On AWS I have configured logging but see no logs in the CloudWatch console
You may have been missing a config
file in ~/.aws/
. Try this:
[default]
region = eu-central-1
output = json
... but of course insert the correct region you want to use. Also see if your console browser is pointing into that region. Lastly note that logging is unavailable in shipping build configuration.
I have configured logging but see no logs in my provider's Logging console
Logging is unavailable in shipping build configuration. Perhaps you are using Shipping Configuration? If so, note that logging is not supported.

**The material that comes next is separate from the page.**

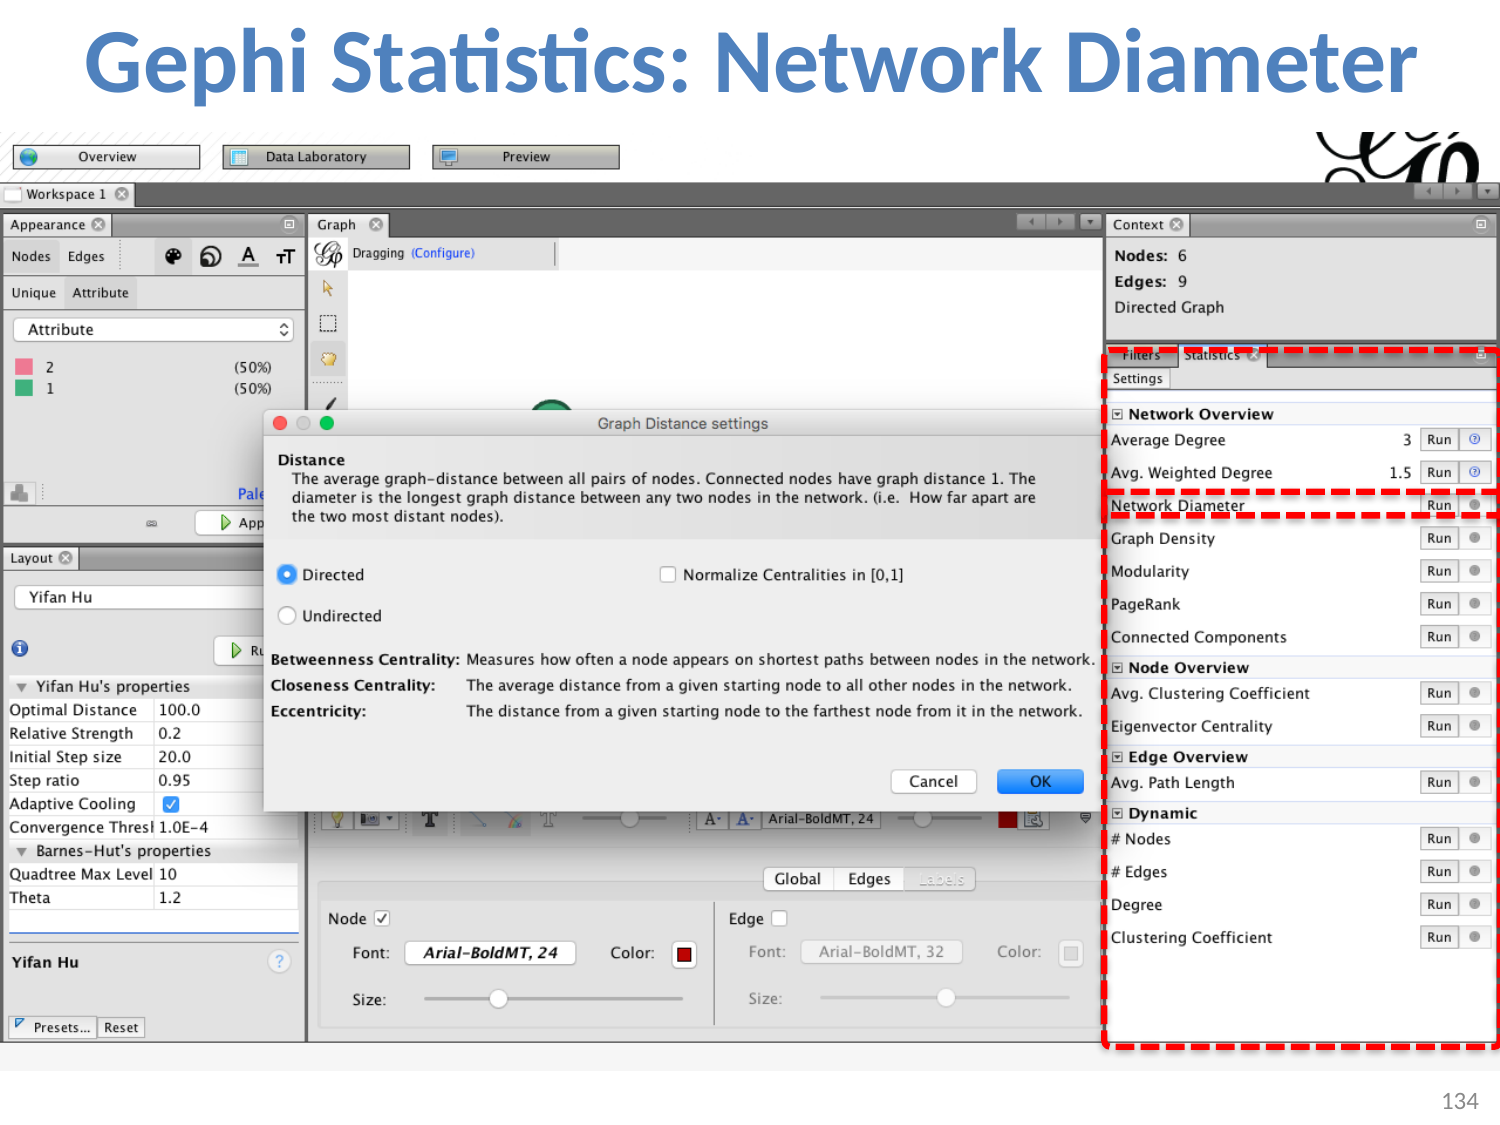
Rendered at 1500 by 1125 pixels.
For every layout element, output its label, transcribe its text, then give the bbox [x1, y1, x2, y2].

When trying to build a package, I get weird protobuf related linker errors
Check if you use the PixelStreaming plugin. It can not coexist with CloudConnector.
At least it can't in 4.27. See here:
See here: #2.
This is a problem that occurrs when linking both together. If you need PixelStreaming,
you can avoid the problem by setting SupportGoogleCloud
to false
in
CloudConnector.build.cs
. In which case you will be able to build but no Google
Cloud Support will be available.
License
Copyright 2022 by Stephan Menzel
Licensed under the Apache License, Version 2.0 (the "License"); you may not use this file except in compliance with the License. You may obtain a copy of the License at
http://www.apache.org/licenses/LICENSE-2.0
Unless required by applicable law or agreed to in writing, software distributed under the License is distributed on an "AS IS" BASIS, WITHOUT WARRANTIES OR CONDITIONS OF ANY KIND, either express or implied. See the License for the specific language governing permissions and limitations under the License.
AWS C++ SDK
This work uses the AWS C++ SDK in binary form. It is distributed under the Apache 2.0 license. See here for full license agreement.
Google Cloud C++ SDK
This work uses the Google Cloud C++ SDK in binary form. It is distributed under the Apache 2.0 license. See here for full license agreement. Google Cloud C++ SDK has further, indirect, dependencies which are described here.
OpenTelemetry SDK
This work uses the OpenTelemetry SDK in binary form. It is distributed under the Apache 2.0 license. See here for full license agreement.